Formation of 53BP1 foci is directly involved in the choice of DSB repair pathway. Increasing evidence also suggests that the cellular levels of 53BP1 influence its accumulation at DSB sites. Accordingly, manipulating the level of 53BP1 showed nearly as strong an impact as foci formation on DSB repair as well as in establishing cellular sensitivity to anticancer therapies. In the absence of BRCA1, cells exclusively use the error-prone NHEJ to repair DSBs due to the dominance of 53BP1, and this leads to cell death (11, 12). Consistently, BRCA1 null mice were early embryonic lethal (13, 14). However, co-depletion of 53BP1 rescued the lethality phenotype of BRCA1 loss as a result of restoring HR (13–15). UbcH7 degrades 53BP1, and this is necessary for cells to select HR to repair one-ended DSBs generated by replicative stress (16). Low levels of 53BP1 were observed in some triple negative breast cancers and correlated with poor prognosis and therapy resistance to poly ADP-ribose polymerase inhibitors (13, 17). Such resistance implicates a process of selecting cells with low/little 53BP1 or its downstream factors like Artemis. This would then allow the tumor cells to survive as a result of re-establishing HR conveyed by the loss or reduction of the 53BP1 pathway (13, 18).

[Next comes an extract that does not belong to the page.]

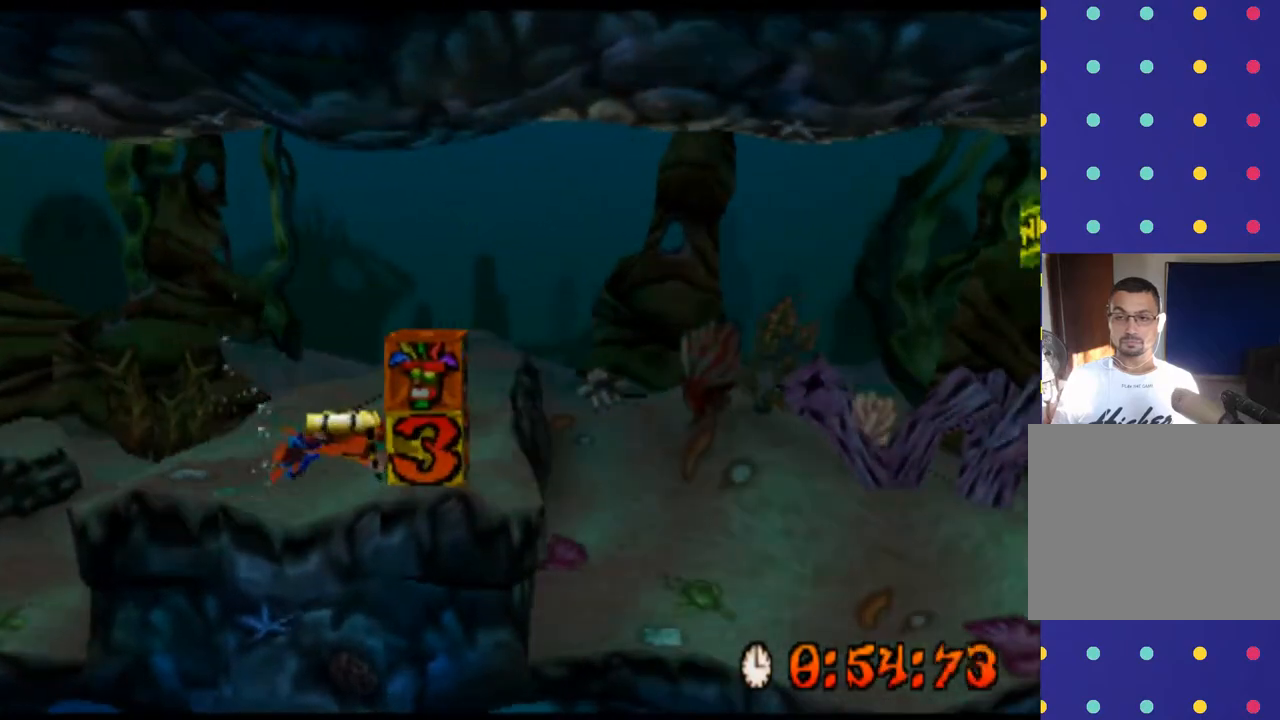
{"buttons": [], "left_stick": "right", "events": [[33, "CROSS", "up"], [67, "CROSS", "down"], [100, "CROSS", "up"], [100, "SQUARE", "down"], [133, "CROSS", "down"], [167, "CROSS", "up"], [200, "CROSS", "down"], [233, "CROSS", "up"], [233, "SQUARE", "up"], [267, "CROSS", "down"], [300, "CROSS", "up"], [333, "CROSS", "down"], [367, "CROSS", "up"], [400, "CROSS", "down"], [433, "CROSS", "up"], [467, "CROSS", "down"], [500, "CROSS", "up"]]}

On the other hand, increasing the cellular levels of 53BP1 enhanced the mutagenic NHEJ in the absence or presence of BRCA1, leading to increased sensitivity to DNA damage (16, 19). Surprisingly, increased expression levels of 53BP1 in certain breast or ovarian cancers also correlated with reduced survival rate and poor prognosis (20, 21), although the underlying mechanisms remain unclear. Notably, only a small portion of cancer patients had increased 53BP1 mRNA levels in The Cancer Genome Atlas. Nonetheless, these data suggest that maintaining a precise level of 53BP1 protein is critical for cell survival, and altering 53BP1 expression levels (increasing or decreasing) is able to shift the balance of DSB repair choice, which consequently affects tumor development and therapeutic outcome. Mechanisms controlling the protein level of 53BP1 are not well understood but are vital for controlling DSB repair choice and, more broadly, cellular sensitivity to anticancer therapies.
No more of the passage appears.